|1. It takes two to argue. You can always refuse to participate.
2. A certain amount of tension is to be expected when you're getting divorced. Expect difficult discussions, but they don't have to result in a fight.
3. Try to understand your spouse's viewpoint. Once you understand what he or she wants, you can begin to see how you might be able to help resolve the situation.
4. Evaluate your own goals. Are you entrenched in a position that may have another solution? If you want your children on Wednesday night for dinner, will Thursday do? If your goal is financial security, is one particular asset the key, or could another be substituted?
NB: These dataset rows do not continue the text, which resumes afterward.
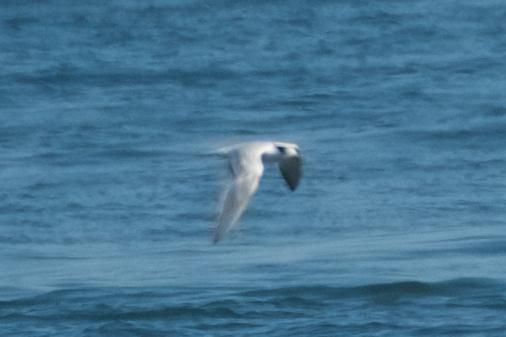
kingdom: Animalia
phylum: Chordata
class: Aves
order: Charadriiformes
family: Laridae
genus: Thalasseus
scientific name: Thalasseus elegans
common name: Elegant tern
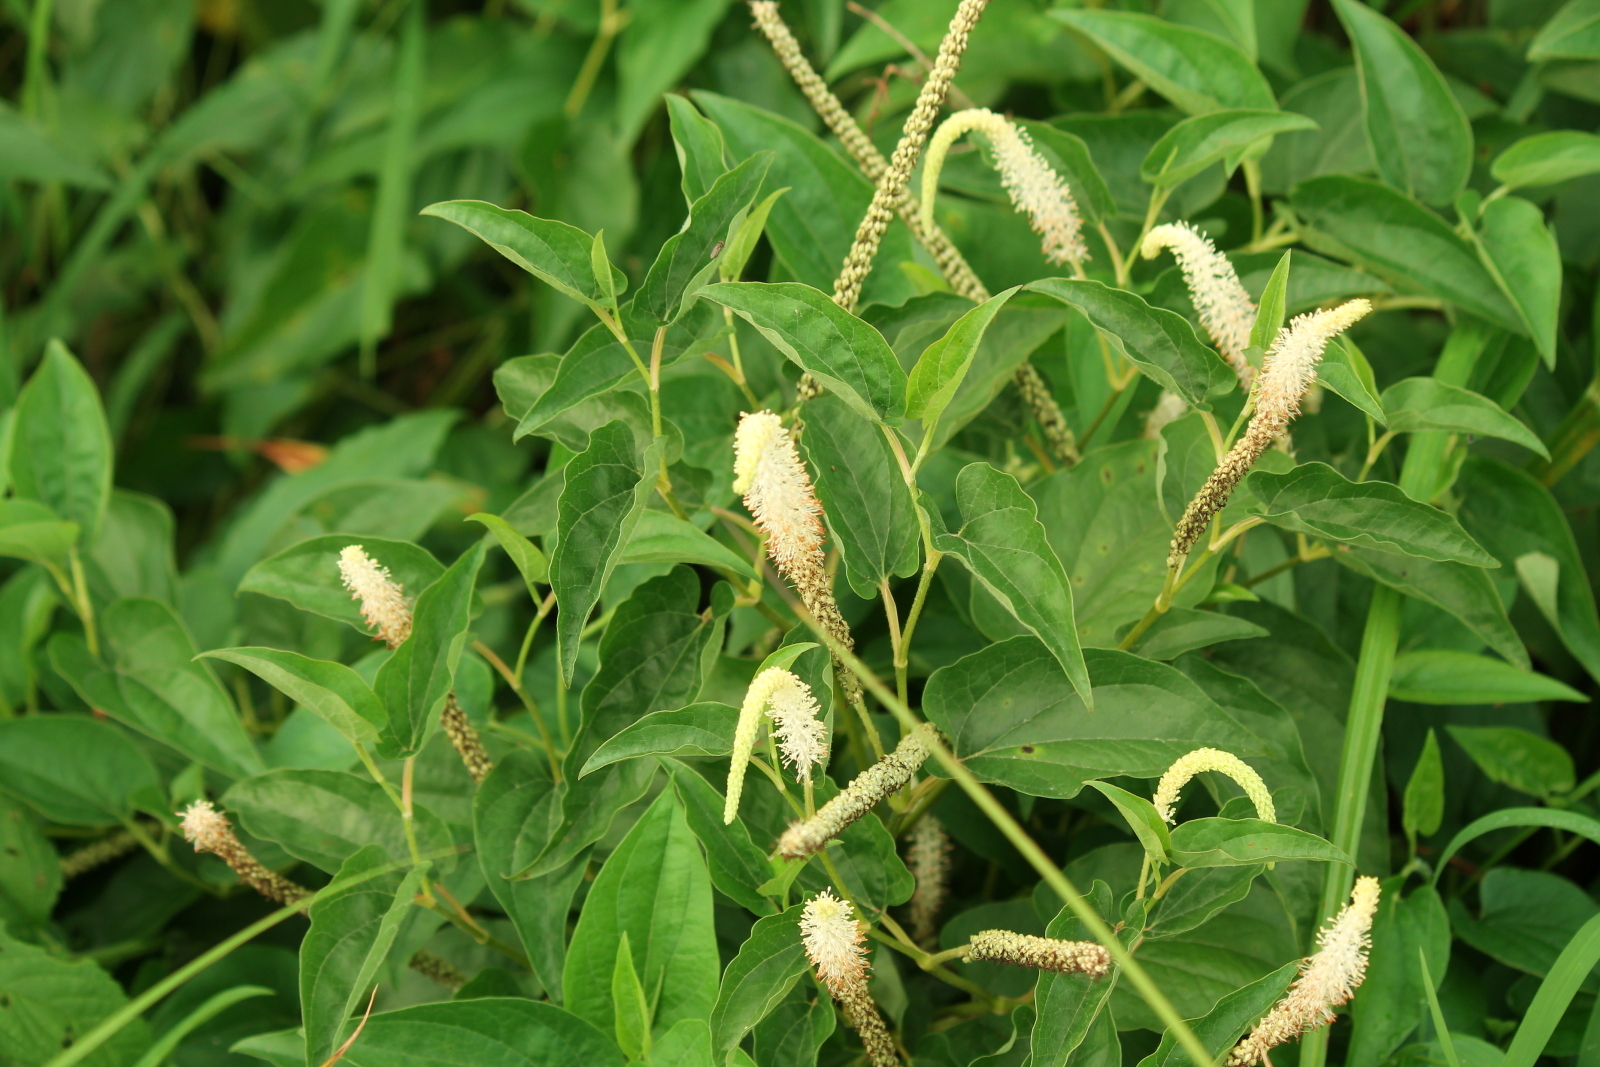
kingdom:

5. Use "I" statements. Begin every sentence with "I," rather than "you." Example: "I feel upset when I hear you say that I'm a bad father because I have to work so many hours," instead of "You are always accusing me of being a bad father."
6. After you explain how you feel, listen to your spouse's side of the story. Repeat what you heard, to make sure for yourself (and to convey to your spouse) that you understand how he or she views the situation.
7. Plan a time to have a discussion with your spouse about a specific issue that bothers you. Limit the discussion.
8. Choose your timing. The same comment may evoke a different response if chosen: 1) when neither of you is tired; 2) when neither of you is already angry; and 3) the children or others are not in earshot.
9. Be prepared to say "I'm sorry" sometimes. "I was wrong" can go a long way.
10. Above all, let annoyances go and choose your battles wisely. They are too important to squander.